What is being asked: Copy out the entire listing below exactly, but without its pictures.

The data:
BEGIN
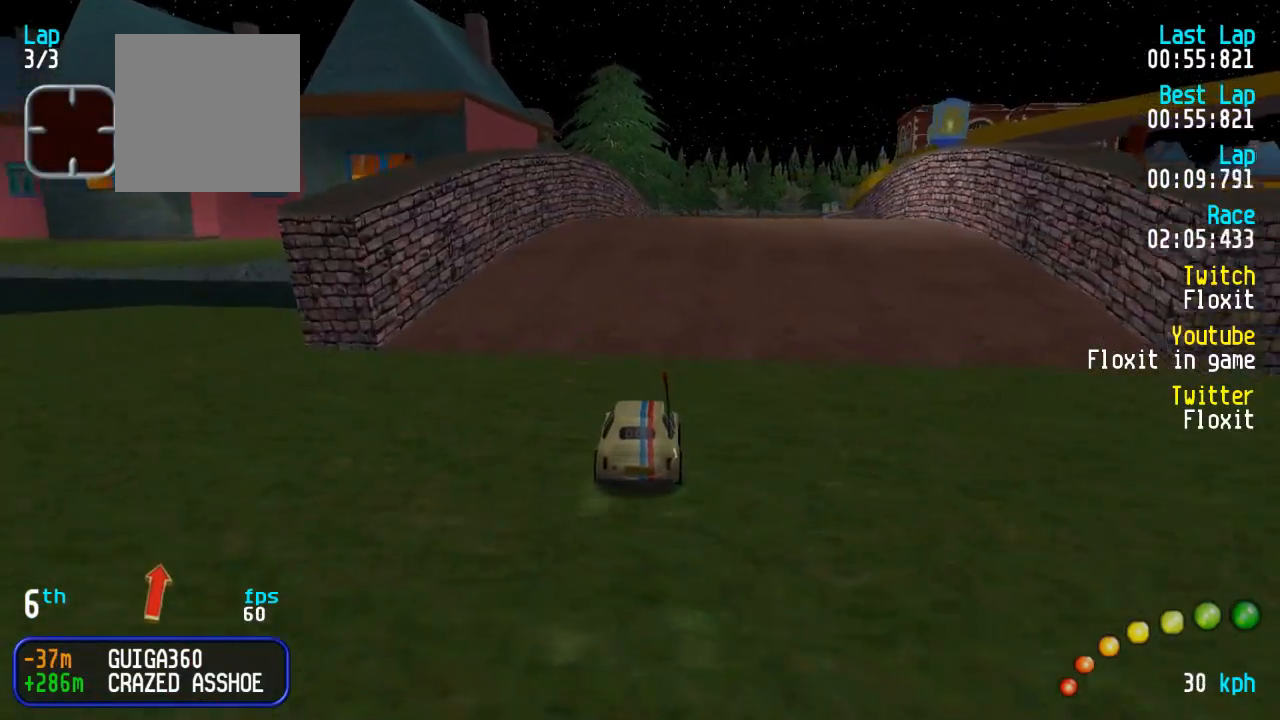
{"buttons": ["A"], "left_stick": "center", "right_stick": "center", "events": []}
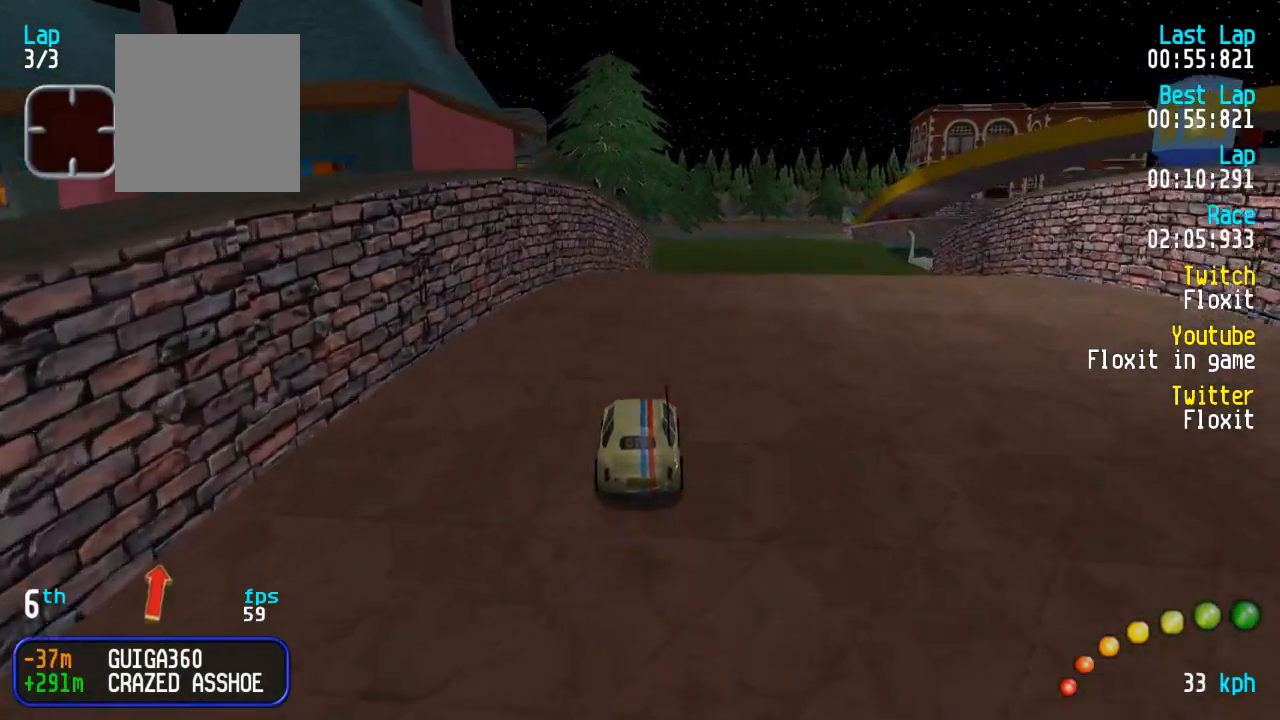
{"buttons": ["A"], "left_stick": "center", "right_stick": "center", "events": [[84, "DPAD_DOWN", "down"], [84, "DPAD_RIGHT", "down"], [117, "DPAD_RIGHT", "up"], [134, "DPAD_DOWN", "up"], [234, "DPAD_DOWN", "down"], [250, "DPAD_RIGHT", "down"], [267, "DPAD_UP", "down"], [300, "DPAD_RIGHT", "up"], [300, "DPAD_UP", "up"], [317, "DPAD_DOWN", "up"]]}
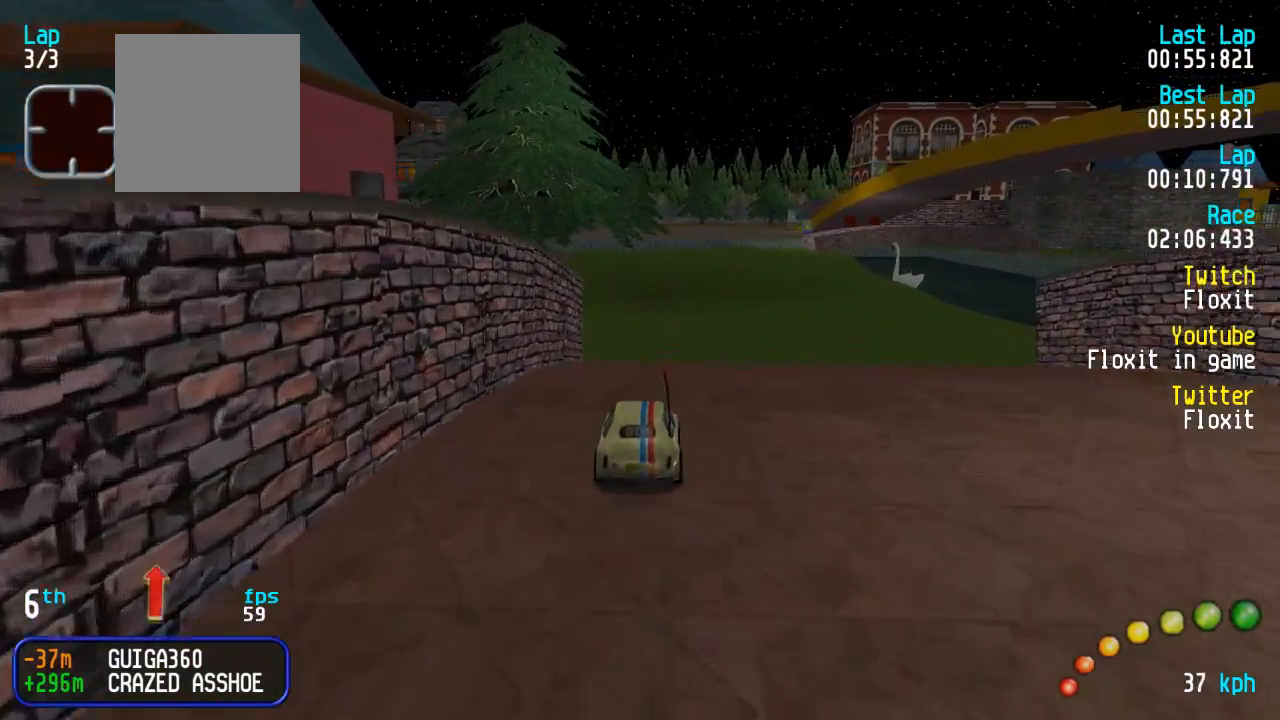
{"buttons": ["A"], "left_stick": "center", "right_stick": "center", "events": []}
END
Completed task:
{"buttons": ["A"], "left_stick": "center", "right_stick": "center", "events": []}
{"buttons": ["A"], "left_stick": "center", "right_stick": "center", "events": [[84, "DPAD_DOWN", "down"], [84, "DPAD_RIGHT", "down"], [117, "DPAD_RIGHT", "up"], [134, "DPAD_DOWN", "up"], [234, "DPAD_DOWN", "down"], [250, "DPAD_RIGHT", "down"], [267, "DPAD_UP", "down"], [300, "DPAD_RIGHT", "up"], [300, "DPAD_UP", "up"], [317, "DPAD_DOWN", "up"]]}
{"buttons": ["A"], "left_stick": "center", "right_stick": "center", "events": []}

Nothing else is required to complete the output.